Dataset entries
★ ★ ★
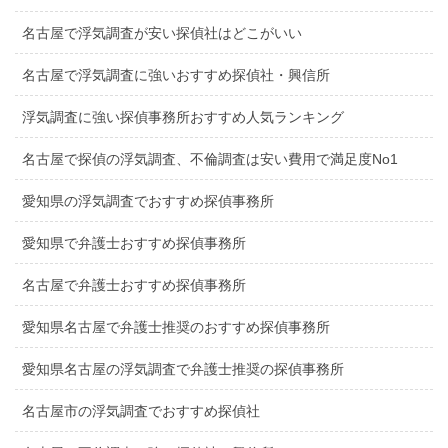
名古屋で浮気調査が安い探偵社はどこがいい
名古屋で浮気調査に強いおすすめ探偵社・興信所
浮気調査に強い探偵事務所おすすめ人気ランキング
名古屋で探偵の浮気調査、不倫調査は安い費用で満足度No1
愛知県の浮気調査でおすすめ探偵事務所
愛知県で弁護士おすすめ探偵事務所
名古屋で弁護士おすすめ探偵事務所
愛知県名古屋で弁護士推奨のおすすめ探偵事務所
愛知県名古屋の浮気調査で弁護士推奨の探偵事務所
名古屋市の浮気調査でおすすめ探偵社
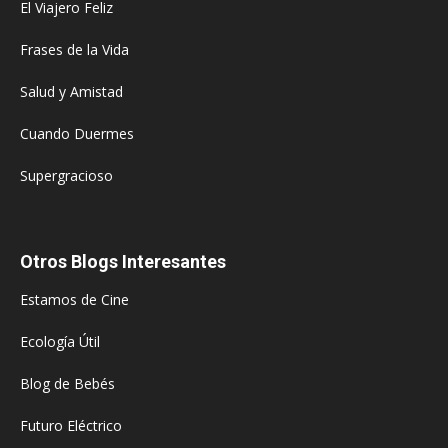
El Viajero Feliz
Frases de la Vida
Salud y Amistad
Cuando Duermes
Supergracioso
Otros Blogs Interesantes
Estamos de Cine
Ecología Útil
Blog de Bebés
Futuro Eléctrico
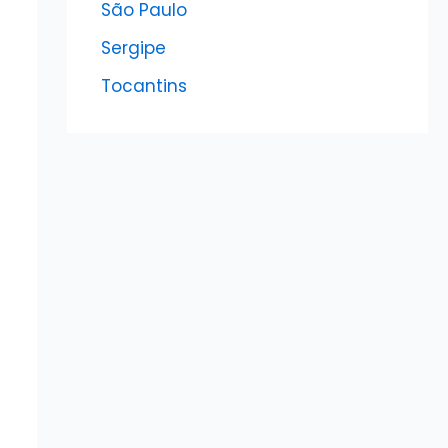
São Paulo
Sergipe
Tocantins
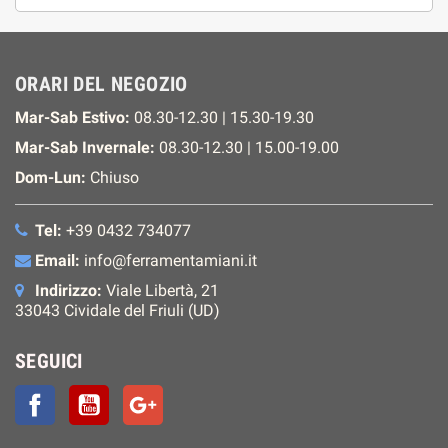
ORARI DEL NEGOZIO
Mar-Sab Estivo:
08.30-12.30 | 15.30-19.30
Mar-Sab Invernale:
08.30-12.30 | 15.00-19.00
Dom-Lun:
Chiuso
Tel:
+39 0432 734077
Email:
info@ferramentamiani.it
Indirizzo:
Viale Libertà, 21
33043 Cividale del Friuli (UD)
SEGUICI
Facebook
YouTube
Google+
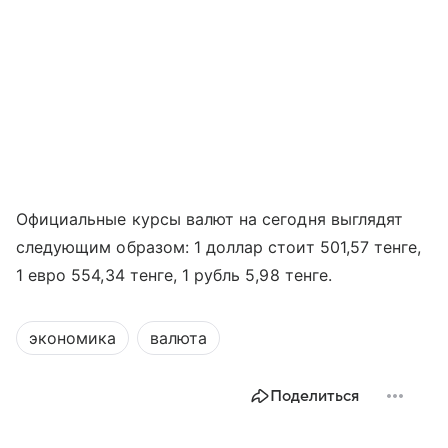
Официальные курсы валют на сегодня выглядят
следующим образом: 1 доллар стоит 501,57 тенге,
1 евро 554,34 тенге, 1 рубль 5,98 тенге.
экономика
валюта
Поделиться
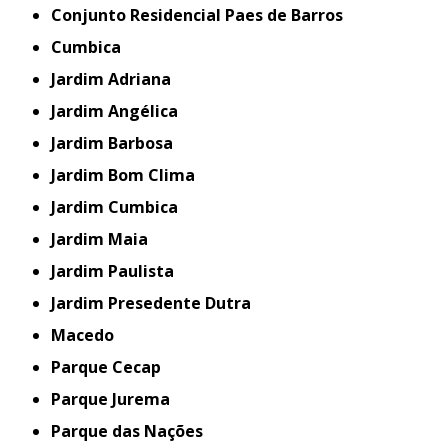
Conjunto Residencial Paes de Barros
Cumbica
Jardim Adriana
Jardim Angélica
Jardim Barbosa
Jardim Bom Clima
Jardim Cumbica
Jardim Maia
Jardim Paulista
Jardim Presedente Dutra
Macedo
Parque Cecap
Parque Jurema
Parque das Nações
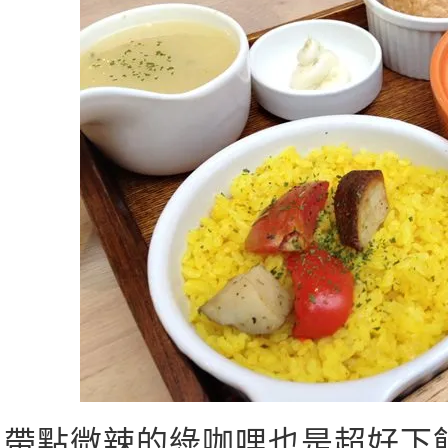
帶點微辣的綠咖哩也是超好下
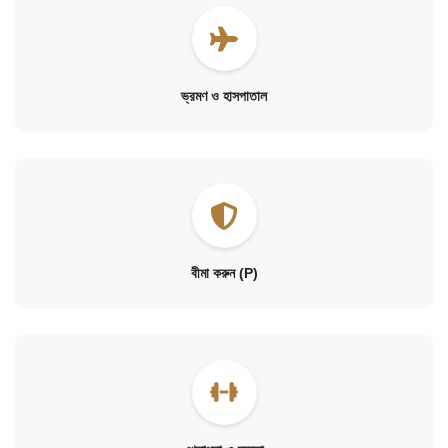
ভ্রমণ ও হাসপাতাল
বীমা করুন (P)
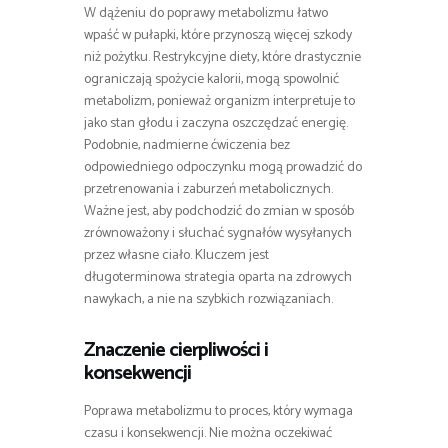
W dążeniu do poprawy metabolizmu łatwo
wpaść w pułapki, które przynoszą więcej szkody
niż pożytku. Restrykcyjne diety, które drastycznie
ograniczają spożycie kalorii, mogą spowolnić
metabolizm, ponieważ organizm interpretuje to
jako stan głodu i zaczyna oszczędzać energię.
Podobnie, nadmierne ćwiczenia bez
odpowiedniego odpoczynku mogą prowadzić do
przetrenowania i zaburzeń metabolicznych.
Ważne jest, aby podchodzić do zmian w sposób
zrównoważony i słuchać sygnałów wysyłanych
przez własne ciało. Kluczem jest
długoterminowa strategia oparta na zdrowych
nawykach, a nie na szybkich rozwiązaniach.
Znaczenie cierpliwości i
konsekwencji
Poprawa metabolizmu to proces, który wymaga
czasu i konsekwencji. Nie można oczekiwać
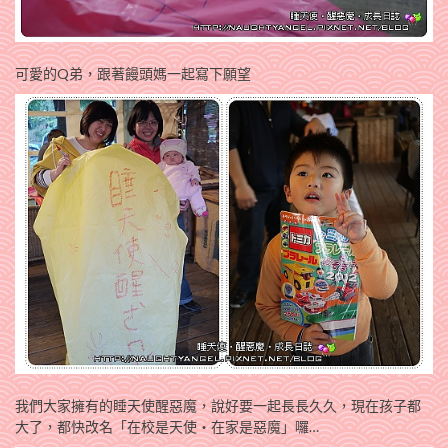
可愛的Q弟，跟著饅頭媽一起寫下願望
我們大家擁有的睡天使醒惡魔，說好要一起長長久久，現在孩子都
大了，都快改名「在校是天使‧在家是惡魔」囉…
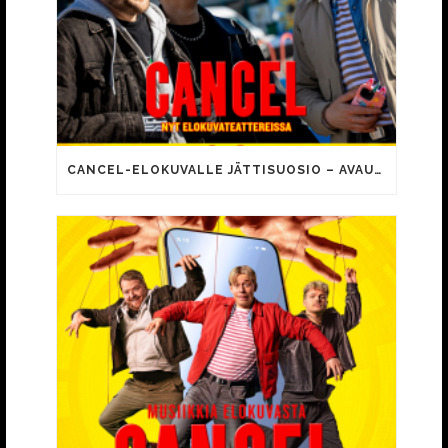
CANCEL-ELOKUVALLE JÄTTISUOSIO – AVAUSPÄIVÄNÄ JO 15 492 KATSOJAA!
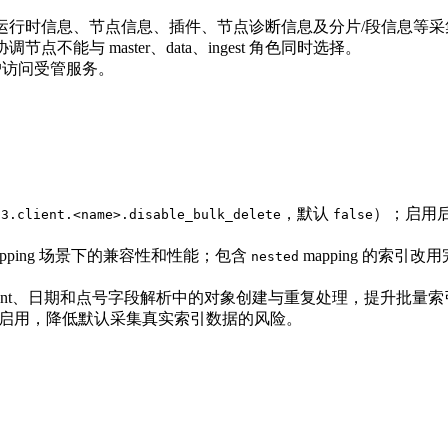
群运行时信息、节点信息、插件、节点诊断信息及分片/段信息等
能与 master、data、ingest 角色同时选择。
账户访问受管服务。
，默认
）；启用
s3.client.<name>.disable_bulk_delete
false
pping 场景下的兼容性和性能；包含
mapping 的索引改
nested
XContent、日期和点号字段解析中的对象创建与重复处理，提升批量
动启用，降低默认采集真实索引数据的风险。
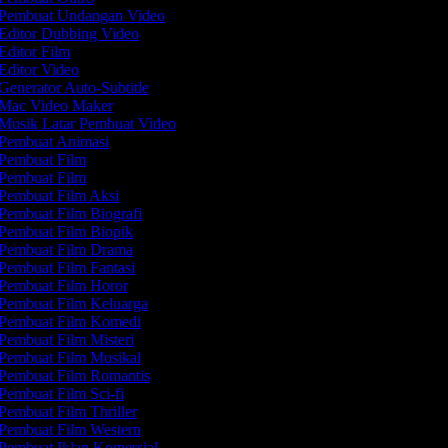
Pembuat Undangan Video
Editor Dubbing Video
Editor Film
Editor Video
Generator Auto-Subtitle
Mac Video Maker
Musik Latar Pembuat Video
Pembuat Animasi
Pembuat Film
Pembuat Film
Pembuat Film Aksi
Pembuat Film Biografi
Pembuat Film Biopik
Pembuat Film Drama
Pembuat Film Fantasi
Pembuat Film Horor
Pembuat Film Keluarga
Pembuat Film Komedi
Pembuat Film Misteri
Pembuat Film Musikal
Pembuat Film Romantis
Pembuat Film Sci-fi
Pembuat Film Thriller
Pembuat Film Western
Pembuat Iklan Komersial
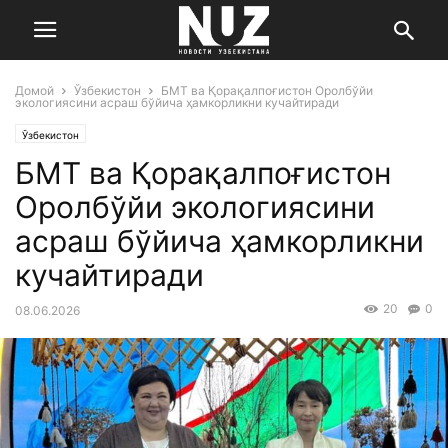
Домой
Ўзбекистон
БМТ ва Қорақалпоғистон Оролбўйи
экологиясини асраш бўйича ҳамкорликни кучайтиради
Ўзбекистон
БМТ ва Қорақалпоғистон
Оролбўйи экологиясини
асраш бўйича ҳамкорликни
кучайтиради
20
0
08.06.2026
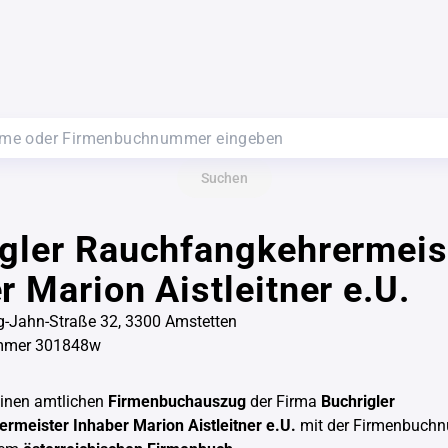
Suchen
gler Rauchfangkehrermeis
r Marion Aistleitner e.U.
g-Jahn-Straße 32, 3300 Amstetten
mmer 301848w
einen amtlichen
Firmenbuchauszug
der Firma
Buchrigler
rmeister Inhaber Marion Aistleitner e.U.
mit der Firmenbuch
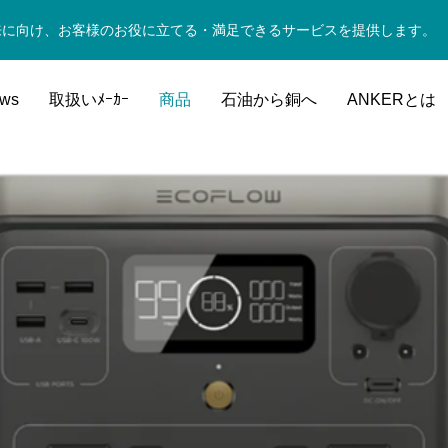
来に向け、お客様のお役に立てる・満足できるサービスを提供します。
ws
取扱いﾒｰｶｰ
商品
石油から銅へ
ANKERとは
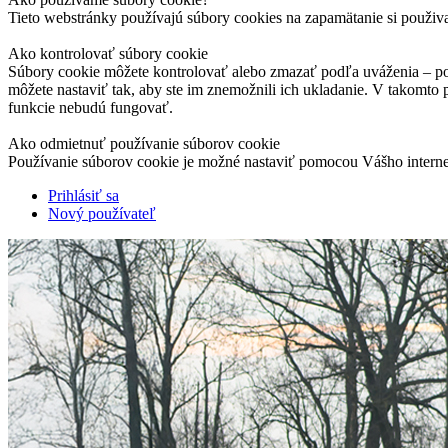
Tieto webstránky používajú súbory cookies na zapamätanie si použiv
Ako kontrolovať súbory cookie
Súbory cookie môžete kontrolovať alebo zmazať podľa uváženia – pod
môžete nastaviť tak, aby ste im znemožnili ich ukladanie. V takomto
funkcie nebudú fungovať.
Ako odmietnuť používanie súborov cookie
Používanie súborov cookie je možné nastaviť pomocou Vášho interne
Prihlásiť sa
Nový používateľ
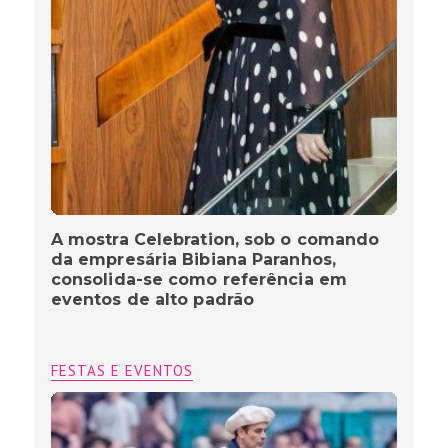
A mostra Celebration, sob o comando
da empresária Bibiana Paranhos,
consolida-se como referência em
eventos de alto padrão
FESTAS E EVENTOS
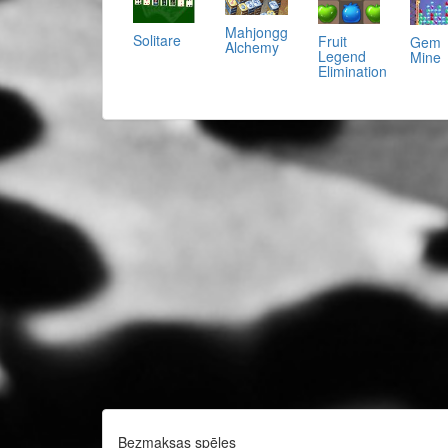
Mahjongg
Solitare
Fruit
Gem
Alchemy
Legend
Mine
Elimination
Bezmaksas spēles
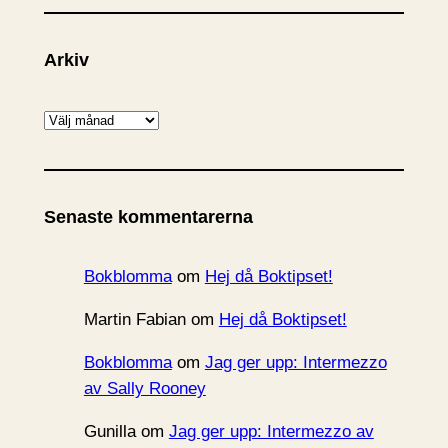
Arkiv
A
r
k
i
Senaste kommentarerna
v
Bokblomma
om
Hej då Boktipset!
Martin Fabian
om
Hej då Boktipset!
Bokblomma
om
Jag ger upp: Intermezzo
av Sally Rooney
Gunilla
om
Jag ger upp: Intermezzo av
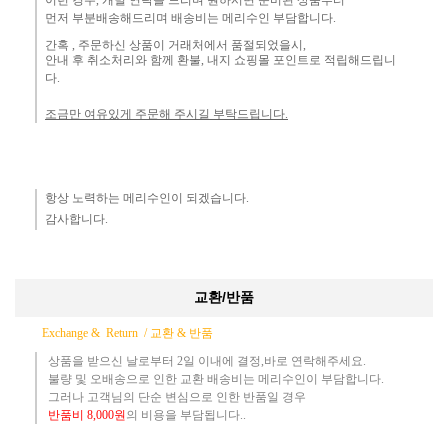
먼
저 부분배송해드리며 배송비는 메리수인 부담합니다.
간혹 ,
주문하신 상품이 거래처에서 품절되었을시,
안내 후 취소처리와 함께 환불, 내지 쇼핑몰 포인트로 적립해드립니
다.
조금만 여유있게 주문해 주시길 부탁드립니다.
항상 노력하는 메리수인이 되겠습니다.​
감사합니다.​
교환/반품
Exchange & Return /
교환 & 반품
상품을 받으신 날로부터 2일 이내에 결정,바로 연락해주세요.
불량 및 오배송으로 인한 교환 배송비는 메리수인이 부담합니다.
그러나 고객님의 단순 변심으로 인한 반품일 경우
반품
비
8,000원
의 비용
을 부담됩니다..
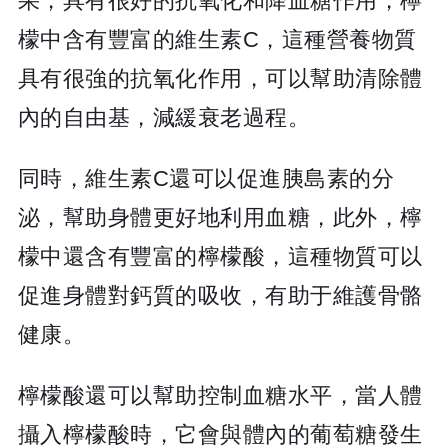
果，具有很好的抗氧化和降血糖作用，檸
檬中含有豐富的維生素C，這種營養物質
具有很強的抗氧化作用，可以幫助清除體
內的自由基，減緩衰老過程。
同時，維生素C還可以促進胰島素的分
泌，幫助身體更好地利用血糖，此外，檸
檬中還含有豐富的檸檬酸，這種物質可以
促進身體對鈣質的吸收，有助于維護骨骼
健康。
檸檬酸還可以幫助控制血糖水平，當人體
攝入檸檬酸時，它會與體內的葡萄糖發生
★ ★ ★
** Task description **
For the records above, state how many lines include "môžete", giving no more than the number.

** Result below **
2